同じ世界観で新キャラを主人公のように扱って、従来の主人公のデンジをはじめ旧作のキャラが登場しない導入、からの満を持してのデンジ登場。
「黙示録の四騎士」と称される「戦争の悪魔」「飢餓の悪魔」が登場、「死の悪魔」は未登場。
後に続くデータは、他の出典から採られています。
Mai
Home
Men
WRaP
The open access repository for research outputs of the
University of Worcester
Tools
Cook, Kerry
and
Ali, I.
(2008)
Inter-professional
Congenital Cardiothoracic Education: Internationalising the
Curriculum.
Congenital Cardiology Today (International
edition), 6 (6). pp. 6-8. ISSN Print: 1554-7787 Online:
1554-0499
いろんなキャラがチェンソーマンたるデンジに、やれ戦え、やれ戦うな、やれ崇拝する、やれ軽蔑する、やれニセモノ登場、とデンジ本人の意思をよそに策謀し、あるいは妄動する展開。

『チェンソーマン』17巻より(藤本タツキ/集英社)
「ナユタと犬猫と穏やかに暮らして、あわよくば女とセックスしたい」
以外なにも考えてないデンジが、世界を救ったり滅ぼしたりしたいいろんな勢力に迷惑かけられまくる展開に。
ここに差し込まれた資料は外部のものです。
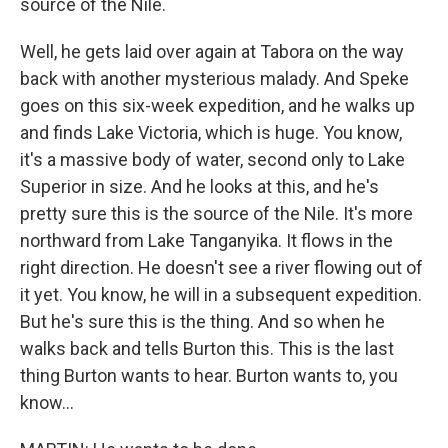
source of the Nile.
Well, he gets laid over again at Tabora on the way
back with another mysterious malady. And Speke
goes on this six-week expedition, and he walks up
and finds Lake Victoria, which is huge. You know,
it's a massive body of water, second only to Lake
Superior in size. And he looks at this, and he's
pretty sure this is the source of the Nile. It's more
northward from Lake Tanganyika. It flows in the
right direction. He doesn't see a river flowing out of
it yet. You know, he will in a subsequent expedition.
But he's sure this is the thing. And so when he
walks back and tells Burton this. This is the last
thing Burton wants to hear. Burton wants to, you
know...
奇しくもデンジと同じ名前を持つ特撮ヒーローもの『電子戦隊デンジマン』の名曲『』ああ電子戦隊デンジマン』にこんな一節があります。
小さな命を守るため 愛と勇気の炎を燃やす
漫画や特撮のヒーローの暗黙の条件はこの「小さな命を守る」ことです。

『チェンソーマン』17巻より(藤本タツキ/集英社)
「小さな命」は具体的には子ども、特に幼女ヒロインと、犬や猫などの愛玩動物です。
世の中には
「犬が死ぬなら、その映画は観ない」
という層が一定数いて、本作今巻の展開でも
「犬や猫が犠牲になった(守れなかった)ので読むのをやめる」
という読者の意見を、連載時のネットの感想でいくつか見かけました。

『チェンソーマン』17巻より(藤本タツキ/集英社)
しょうがない。
そういう意味で「小さな命」を守れなかったデンジはヒーロー失格で、守らせなかったこの作品は「ヒーローもの」失格です。
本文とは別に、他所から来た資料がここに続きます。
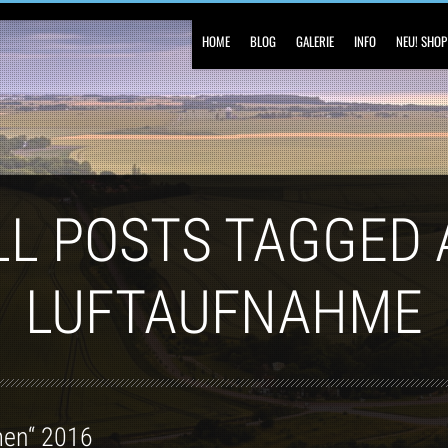
HOME
BLOG
GALERIE
INFO
NEU! SHOP
LL POSTS TAGGED 
LUFTAUFNAHME
men“ 2016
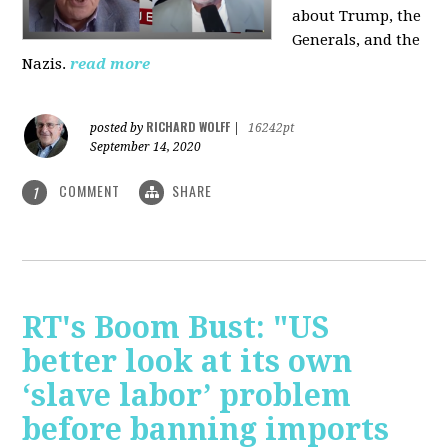
about Trump, the
Generals, and the
Nazis.
read more
RICHARD WOLFF
posted by
|
16242pt
September 14, 2020
COMMENT
SHARE
1
RT's Boom Bust: "US
better look at its own
‘slave labor’ problem
before banning imports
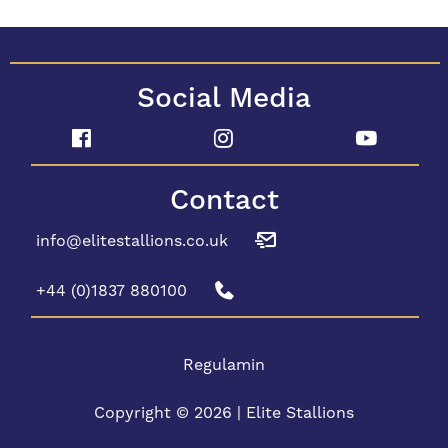
Social Media
Contact
info@elitestallions.co.uk
+44 (0)1837 880100
Regulamin
Copyright © 2026 | Elite Stallions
ただ、「ヒーロー失格」も、「それに慟哭するヒーロー」も、「ヒーローの暗黙の条件なんかぶっ壊す」も、「最初からヒーローものなんか描いてません」も、いずれもこの作品らしい話だな、とは思います。

『チェンソーマン』17巻より(藤本タツキ/集英社)
デンジマンじゃなくてデンジですし、デンジが『デンジマン』主題歌のフレーズを律儀に守る義理もないですし。
ストーリー的には、力を秘めてはいてもただの「状況の被害者のデンジ」がいろんな勢力から一方的に被害を受け続け、反撃と復讐の動機が練られていく曇らせ展開中で、そんな面白い巻でもないです。続きに期待。